SUPPLIED MATERIAL below:
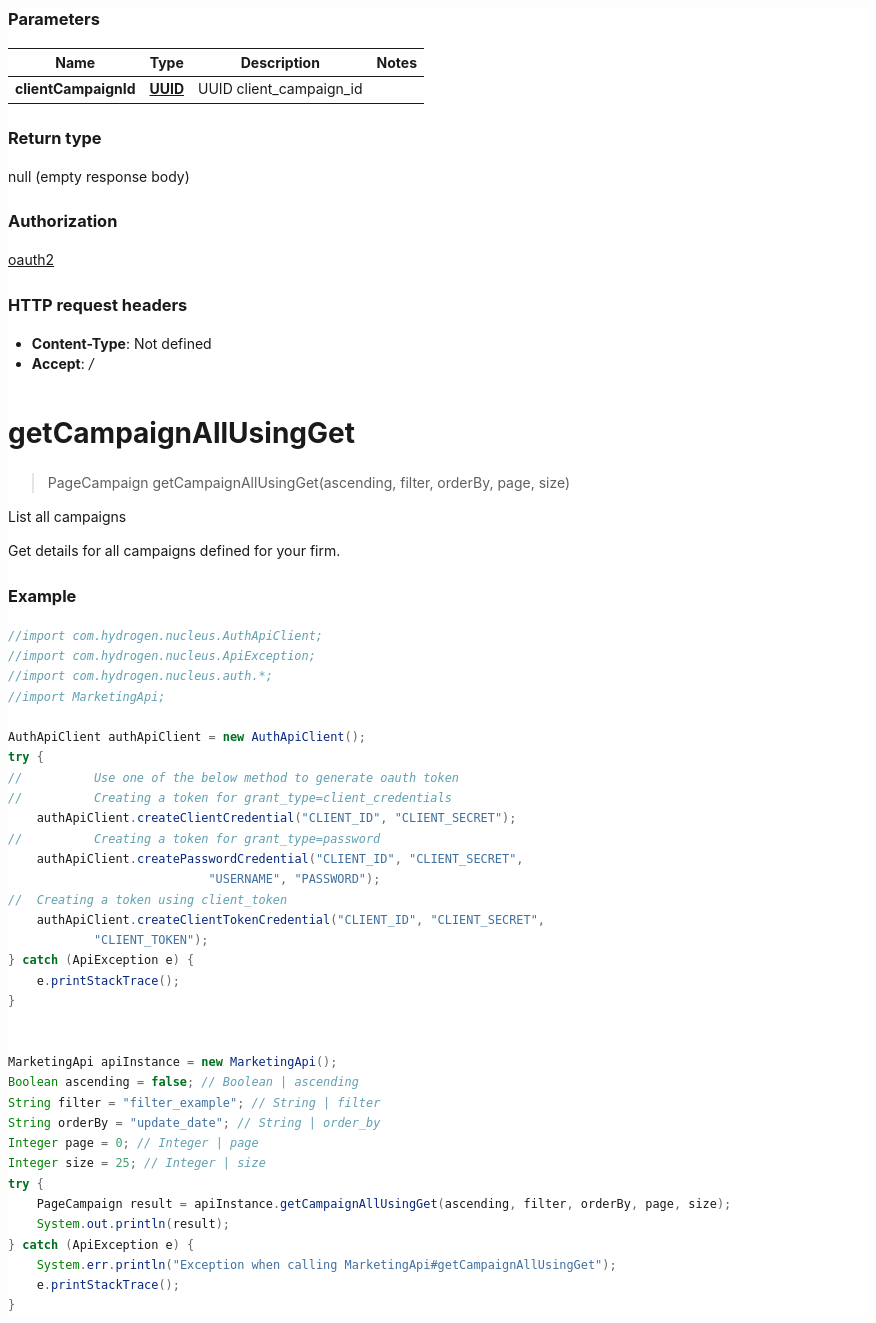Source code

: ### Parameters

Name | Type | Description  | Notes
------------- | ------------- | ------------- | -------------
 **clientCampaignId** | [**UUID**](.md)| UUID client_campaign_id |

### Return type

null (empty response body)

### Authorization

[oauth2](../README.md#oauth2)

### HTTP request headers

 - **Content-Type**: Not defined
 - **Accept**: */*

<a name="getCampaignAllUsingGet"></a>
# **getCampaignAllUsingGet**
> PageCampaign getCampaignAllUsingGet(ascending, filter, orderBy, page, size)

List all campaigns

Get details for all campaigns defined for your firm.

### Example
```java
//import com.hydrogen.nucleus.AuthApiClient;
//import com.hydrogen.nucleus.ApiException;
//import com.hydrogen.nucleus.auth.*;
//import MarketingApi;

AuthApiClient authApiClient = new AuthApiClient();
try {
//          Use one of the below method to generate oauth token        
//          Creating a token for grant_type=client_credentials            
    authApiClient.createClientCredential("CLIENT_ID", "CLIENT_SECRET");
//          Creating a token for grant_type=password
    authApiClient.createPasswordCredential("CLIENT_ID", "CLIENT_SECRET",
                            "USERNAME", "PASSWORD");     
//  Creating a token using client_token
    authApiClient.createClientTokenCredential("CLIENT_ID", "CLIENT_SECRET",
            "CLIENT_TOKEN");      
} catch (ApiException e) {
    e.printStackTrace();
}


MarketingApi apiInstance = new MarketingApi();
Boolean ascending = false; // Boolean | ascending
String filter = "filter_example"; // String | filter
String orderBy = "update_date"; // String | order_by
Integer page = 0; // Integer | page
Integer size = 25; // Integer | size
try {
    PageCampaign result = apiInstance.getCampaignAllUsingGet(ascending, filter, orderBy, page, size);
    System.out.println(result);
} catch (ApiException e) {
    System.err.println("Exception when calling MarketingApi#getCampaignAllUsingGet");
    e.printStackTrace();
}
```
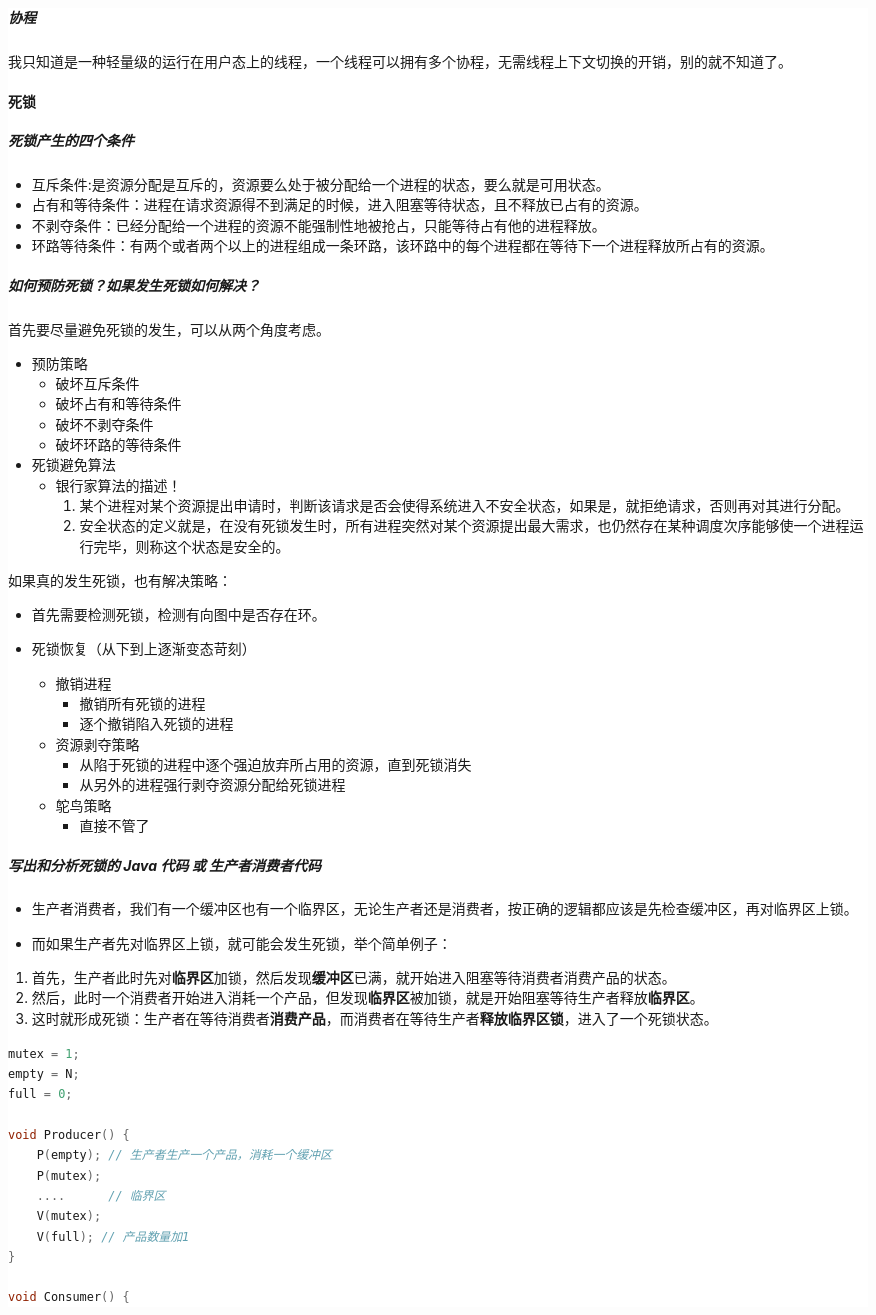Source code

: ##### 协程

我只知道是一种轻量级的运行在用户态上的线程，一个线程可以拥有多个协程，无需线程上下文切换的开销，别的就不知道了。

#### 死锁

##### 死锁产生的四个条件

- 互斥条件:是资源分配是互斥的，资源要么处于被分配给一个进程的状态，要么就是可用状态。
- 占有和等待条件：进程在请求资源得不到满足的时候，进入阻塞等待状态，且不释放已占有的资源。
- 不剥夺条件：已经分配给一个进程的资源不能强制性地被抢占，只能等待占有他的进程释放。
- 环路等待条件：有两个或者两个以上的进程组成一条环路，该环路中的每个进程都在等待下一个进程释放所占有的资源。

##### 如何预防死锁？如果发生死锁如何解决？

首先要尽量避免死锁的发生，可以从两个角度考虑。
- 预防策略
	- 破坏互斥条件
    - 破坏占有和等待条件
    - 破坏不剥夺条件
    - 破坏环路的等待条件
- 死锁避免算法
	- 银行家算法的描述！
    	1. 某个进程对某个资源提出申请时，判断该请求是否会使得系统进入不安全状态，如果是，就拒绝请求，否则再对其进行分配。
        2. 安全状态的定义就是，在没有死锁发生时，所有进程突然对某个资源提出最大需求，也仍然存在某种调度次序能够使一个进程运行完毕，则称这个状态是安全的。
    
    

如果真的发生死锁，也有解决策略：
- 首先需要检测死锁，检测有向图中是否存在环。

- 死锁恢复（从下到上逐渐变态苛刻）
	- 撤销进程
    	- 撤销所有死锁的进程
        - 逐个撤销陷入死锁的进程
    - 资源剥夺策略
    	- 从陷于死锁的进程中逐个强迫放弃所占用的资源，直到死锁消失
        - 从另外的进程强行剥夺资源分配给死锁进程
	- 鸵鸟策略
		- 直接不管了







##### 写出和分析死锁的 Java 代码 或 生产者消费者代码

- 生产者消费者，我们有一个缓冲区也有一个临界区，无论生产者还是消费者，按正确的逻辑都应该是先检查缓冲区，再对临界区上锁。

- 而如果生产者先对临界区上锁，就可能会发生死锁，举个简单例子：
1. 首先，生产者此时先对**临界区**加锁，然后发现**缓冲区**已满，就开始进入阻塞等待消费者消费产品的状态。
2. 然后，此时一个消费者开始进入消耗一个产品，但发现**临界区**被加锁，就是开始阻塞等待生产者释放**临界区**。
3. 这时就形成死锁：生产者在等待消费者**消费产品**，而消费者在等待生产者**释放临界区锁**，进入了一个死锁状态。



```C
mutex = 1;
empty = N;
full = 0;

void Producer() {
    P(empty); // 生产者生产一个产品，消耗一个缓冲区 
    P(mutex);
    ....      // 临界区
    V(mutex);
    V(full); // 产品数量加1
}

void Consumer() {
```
End of SUPPLIED MATERIAL.
SUPPLIED MATERIAL below:
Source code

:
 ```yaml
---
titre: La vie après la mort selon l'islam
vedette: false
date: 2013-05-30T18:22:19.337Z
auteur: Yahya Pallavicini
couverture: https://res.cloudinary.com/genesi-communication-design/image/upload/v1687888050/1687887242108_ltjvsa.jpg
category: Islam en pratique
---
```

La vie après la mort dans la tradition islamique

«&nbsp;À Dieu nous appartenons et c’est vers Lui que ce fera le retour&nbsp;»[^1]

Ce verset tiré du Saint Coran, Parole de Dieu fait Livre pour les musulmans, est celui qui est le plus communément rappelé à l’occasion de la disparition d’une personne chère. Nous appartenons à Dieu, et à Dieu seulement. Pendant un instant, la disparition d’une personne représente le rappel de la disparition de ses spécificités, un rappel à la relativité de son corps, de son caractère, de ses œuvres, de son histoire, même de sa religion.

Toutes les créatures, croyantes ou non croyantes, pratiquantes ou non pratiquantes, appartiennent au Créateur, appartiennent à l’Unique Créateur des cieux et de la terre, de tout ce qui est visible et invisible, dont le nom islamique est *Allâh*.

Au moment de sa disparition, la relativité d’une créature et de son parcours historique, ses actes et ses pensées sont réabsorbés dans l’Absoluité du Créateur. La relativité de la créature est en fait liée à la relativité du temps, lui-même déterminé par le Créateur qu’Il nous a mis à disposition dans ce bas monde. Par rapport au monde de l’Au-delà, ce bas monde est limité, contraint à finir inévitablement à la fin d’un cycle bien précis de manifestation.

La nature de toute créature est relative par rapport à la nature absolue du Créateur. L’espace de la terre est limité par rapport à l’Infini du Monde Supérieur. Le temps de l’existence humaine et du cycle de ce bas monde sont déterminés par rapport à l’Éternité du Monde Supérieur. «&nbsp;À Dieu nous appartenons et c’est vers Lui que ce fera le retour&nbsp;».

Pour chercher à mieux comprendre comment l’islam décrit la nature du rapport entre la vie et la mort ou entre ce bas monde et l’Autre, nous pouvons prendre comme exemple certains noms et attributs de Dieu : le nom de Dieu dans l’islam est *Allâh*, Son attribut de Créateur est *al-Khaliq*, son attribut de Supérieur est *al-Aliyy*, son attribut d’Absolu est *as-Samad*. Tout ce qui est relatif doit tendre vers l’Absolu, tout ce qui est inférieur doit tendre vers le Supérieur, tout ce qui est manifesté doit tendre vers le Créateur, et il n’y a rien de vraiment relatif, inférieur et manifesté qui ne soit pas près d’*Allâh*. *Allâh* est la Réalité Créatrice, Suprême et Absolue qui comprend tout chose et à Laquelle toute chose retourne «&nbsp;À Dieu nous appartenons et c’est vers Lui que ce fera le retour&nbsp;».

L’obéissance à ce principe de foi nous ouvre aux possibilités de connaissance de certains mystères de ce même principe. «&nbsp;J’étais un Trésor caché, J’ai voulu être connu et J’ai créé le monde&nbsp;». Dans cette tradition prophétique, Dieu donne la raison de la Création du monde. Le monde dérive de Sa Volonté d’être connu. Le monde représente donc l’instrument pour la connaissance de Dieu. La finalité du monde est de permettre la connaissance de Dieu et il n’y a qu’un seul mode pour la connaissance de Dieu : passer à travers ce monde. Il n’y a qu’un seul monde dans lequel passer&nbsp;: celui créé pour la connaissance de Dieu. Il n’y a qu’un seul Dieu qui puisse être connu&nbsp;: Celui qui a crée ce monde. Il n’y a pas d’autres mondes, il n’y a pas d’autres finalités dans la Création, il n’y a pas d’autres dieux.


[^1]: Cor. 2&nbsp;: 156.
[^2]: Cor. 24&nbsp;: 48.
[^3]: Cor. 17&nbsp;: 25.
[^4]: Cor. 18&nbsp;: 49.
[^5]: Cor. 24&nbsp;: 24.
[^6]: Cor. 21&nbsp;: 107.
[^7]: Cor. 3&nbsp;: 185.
End of SUPPLIED MATERIAL.
SUPPLIED MATERIAL below:
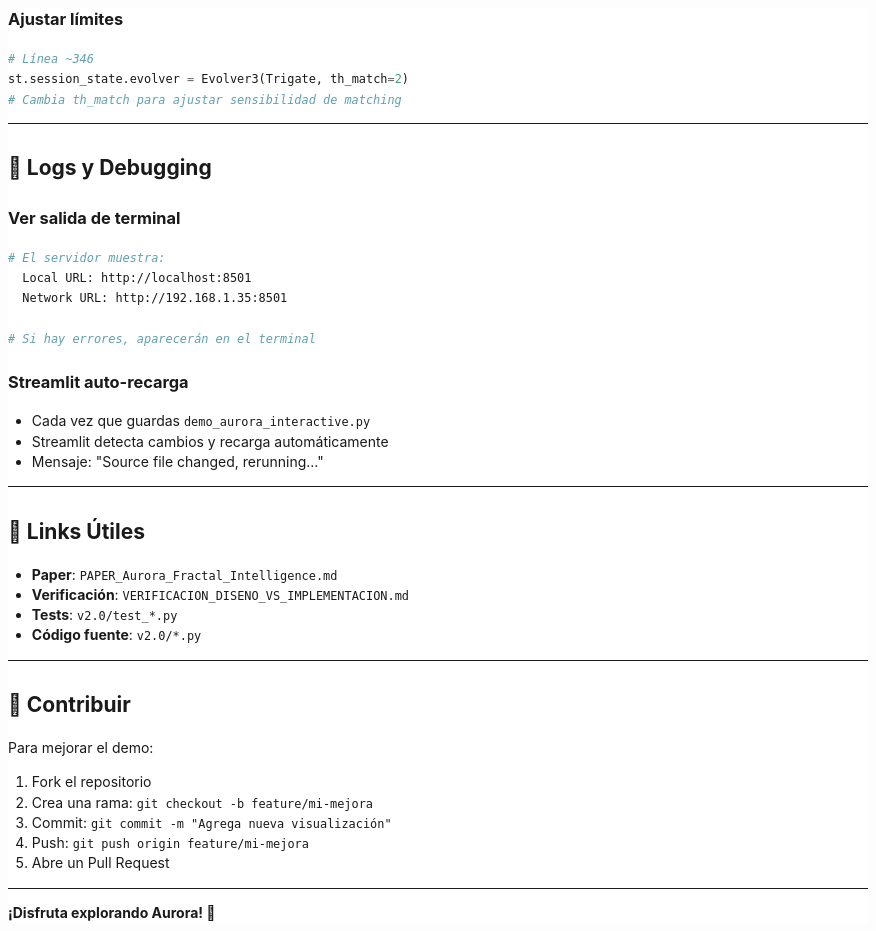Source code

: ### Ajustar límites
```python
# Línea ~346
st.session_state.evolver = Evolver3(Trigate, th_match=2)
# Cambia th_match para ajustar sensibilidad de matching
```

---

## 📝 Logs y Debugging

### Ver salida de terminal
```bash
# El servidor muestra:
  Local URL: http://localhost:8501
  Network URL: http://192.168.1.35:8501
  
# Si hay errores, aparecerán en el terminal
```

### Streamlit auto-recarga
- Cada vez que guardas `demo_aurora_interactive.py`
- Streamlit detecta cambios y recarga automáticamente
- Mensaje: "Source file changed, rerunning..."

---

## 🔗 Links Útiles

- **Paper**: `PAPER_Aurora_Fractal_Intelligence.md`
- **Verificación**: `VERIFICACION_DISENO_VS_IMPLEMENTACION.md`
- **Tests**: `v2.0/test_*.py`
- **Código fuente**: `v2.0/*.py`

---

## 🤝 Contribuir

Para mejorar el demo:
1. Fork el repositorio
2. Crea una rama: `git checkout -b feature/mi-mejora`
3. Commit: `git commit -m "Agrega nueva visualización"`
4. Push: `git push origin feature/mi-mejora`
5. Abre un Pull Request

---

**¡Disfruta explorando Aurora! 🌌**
End of SUPPLIED MATERIAL.
Copy only these lines from the records above, exactly: the one with "Get details for", the one with "我只知道是一种轻量级的运行在", and those between. Skip the pictures.

* ANSWER:
Get details for all campaigns defined for your firm.

### Example
```java
//import com.hydrogen.nucleus.AuthApiClient;
//import com.hydrogen.nucleus.ApiException;
//import com.hydrogen.nucleus.auth.*;
//import MarketingApi;

AuthApiClient authApiClient = new AuthApiClient();
try {
//          Use one of the below method to generate oauth token        
//          Creating a token for grant_type=client_credentials            
    authApiClient.createClientCredential("CLIENT_ID", "CLIENT_SECRET");
//          Creating a token for grant_type=password
    authApiClient.createPasswordCredential("CLIENT_ID", "CLIENT_SECRET",
                            "USERNAME", "PASSWORD");     
//  Creating a token using client_token
    authApiClient.createClientTokenCredential("CLIENT_ID", "CLIENT_SECRET",
            "CLIENT_TOKEN");      
} catch (ApiException e) {
    e.printStackTrace();
}


MarketingApi apiInstance = new MarketingApi();
Boolean ascending = false; // Boolean | ascending
String filter = "filter_example"; // String | filter
String orderBy = "update_date"; // String | order_by
Integer page = 0; // Integer | page
Integer size = 25; // Integer | size
try {
    PageCampaign result = apiInstance.getCampaignAllUsingGet(ascending, filter, orderBy, page, size);
    System.out.println(result);
} catch (ApiException e) {
    System.err.println("Exception when calling MarketingApi#getCampaignAllUsingGet");
    e.printStackTrace();
}
```
Source code

: ##### 协程

我只知道是一种轻量级的运行在用户态上的线程，一个线程可以拥有多个协程，无需线程上下文切换的开销，别的就不知道了。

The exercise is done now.